%%
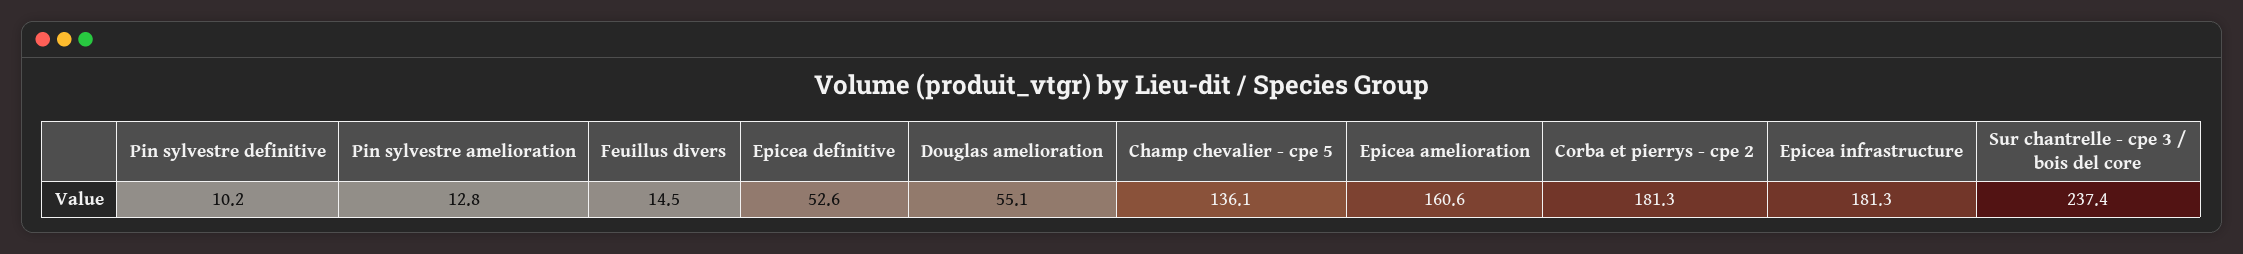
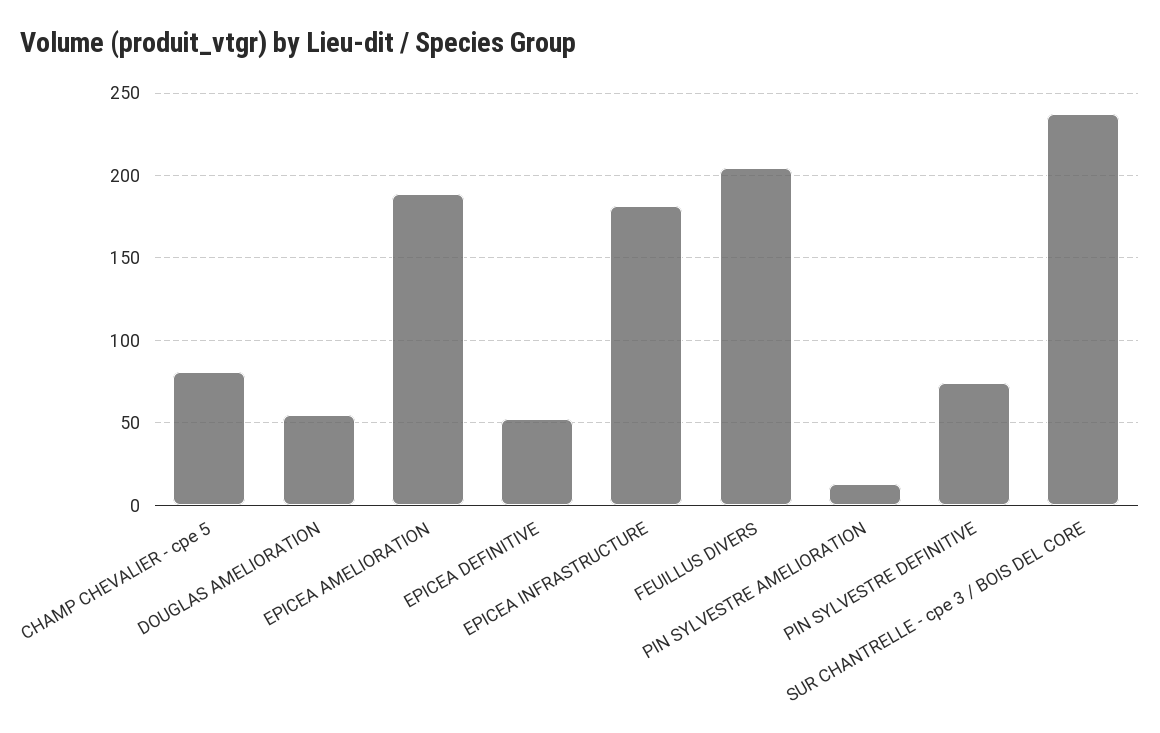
  {
-   "Pin sylvestre definitive": 10.2,
+   "Pin sylvestre definitive": 75,
    "Pin sylvestre amelioration": 12.8,
-   "Feuillus divers": 14.5,
+   "Feuillus divers": 205,
    "Epicea definitive": 52.6,
    "Douglas amelioration": 55.1,
-   "Champ chevalier - cpe 5": 136.1,
+   "Champ chevalier - cpe 5": 80,
-   "Epicea amelioration": 160.6,
+   "Epicea amelioration": 190,
-   "Corba et pierrys - cpe 2": 181.3,
    "Epicea infrastructure": 181.3,
    "Sur chantrelle - cpe 3 / bois del core": 237.4
  }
%%
From the first line to the last, repeat the material exactly, but drop the pictures.

REPLY |
  {
-   "Pin sylvestre definitive": 10.2,
+   "Pin sylvestre definitive": 75,
    "Pin sylvestre amelioration": 12.8,
-   "Feuillus divers": 14.5,
+   "Feuillus divers": 205,
    "Epicea definitive": 52.6,
    "Douglas amelioration": 55.1,
-   "Champ chevalier - cpe 5": 136.1,
+   "Champ chevalier - cpe 5": 80,
-   "Epicea amelioration": 160.6,
+   "Epicea amelioration": 190,
-   "Corba et pierrys - cpe 2": 181.3,
    "Epicea infrastructure": 181.3,
    "Sur chantrelle - cpe 3 / bois del core": 237.4
  }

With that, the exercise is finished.